Germaine Koh: Home Made Home

Art Gallery at Evergreen Cultural Centre, Coquitlam, BC

EVERGREEN CULTURAL CENTRE, COQUITLAM BC - Sep 15 - Nov 4, 2018 
By Michael Turner
The 2018 appointment of Germaine Koh to the position of artist-in-residence for the City of Vancouver’s Engineering Department came as no surprise to those familiar with her work. Though known for participating in a variety of media, Koh has over her 25-year career managed to occupy that most challenging of artistic battlegrounds: the social-formal divide. Thus, when it comes to serving the public artistically, particularly on an issue as irreducible as housing, Koh is a wise choice.
For Home Made Home, Koh began with a question: At a time when owning a house is unlikely, what other forms of housing can you imagine? From there she set out on a research project that led her to the small house movement, where she immersed herself in basic carpentry and ergonomic design. The result, not surprisingly, was her own small house, which she keeps on Salt Spring Island. However, for exhibition purposes, Koh displays components – works that allude as much to minimal sculpture as they function as kitchens and bathrooms.

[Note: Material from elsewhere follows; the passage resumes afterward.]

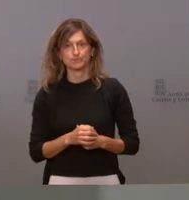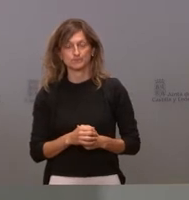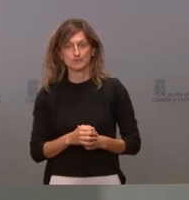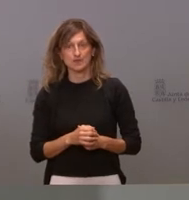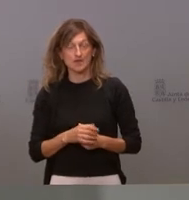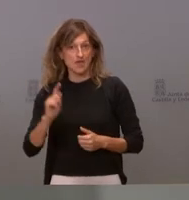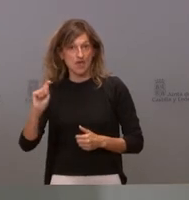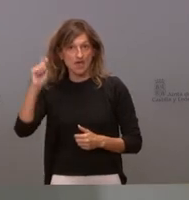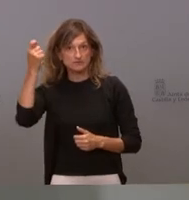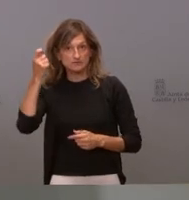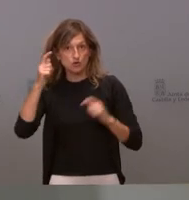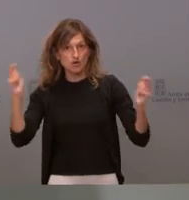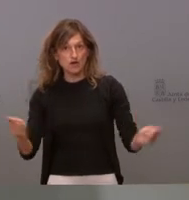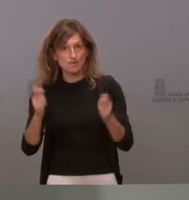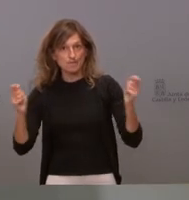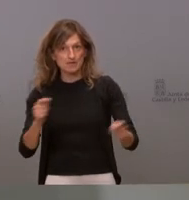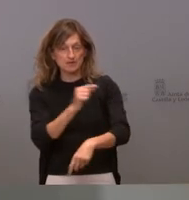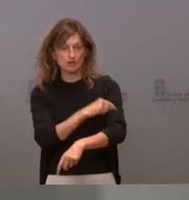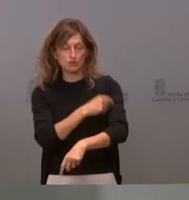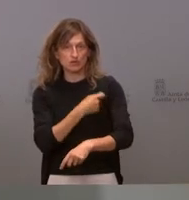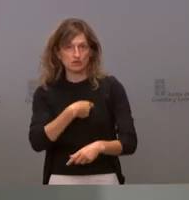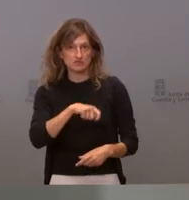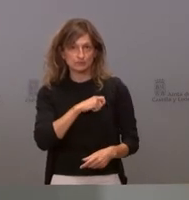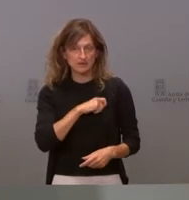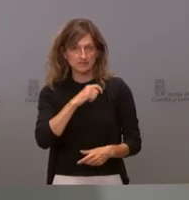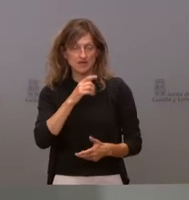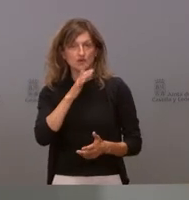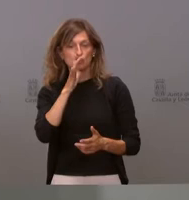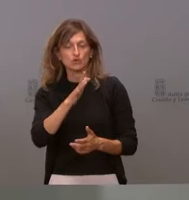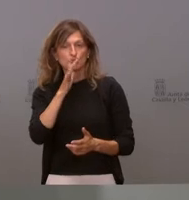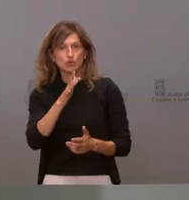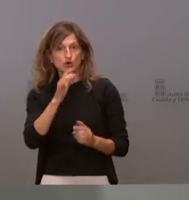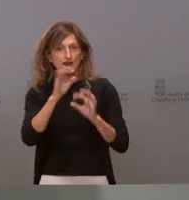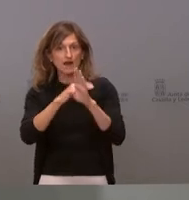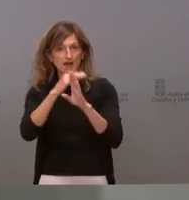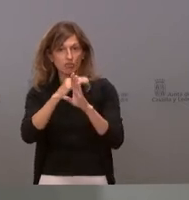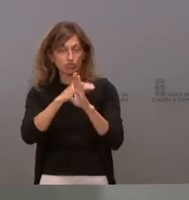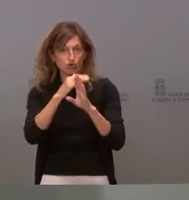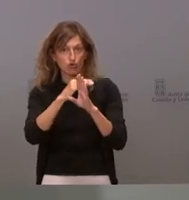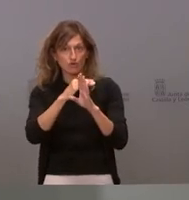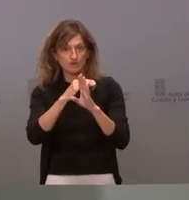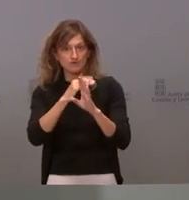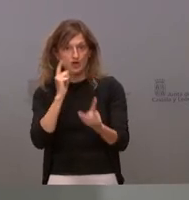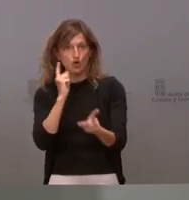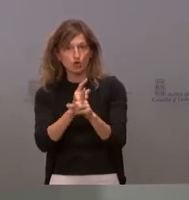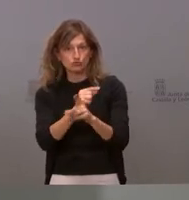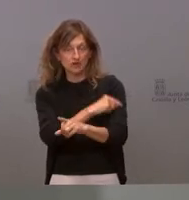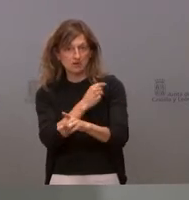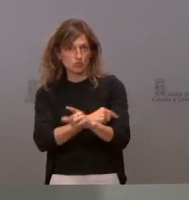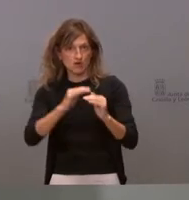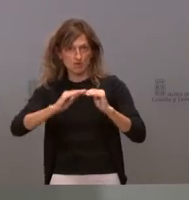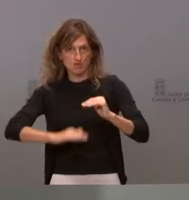éxito de la campaña de vacunación en España es el bajo grado de antivacunas que hay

“A lot of my work tries to set up situations that cause us to refl ect upon the world at large, and how things are organized, the systems that are out there,” says Koh in a 2016 Kelowna Art Gallery interview. “But I am hoping this project goes a step further and people start asking why do dwellings have to have a minimum size, what’s preventing people from living in very small houses? So this project is about trying to propose some of those other models for living arrangements.”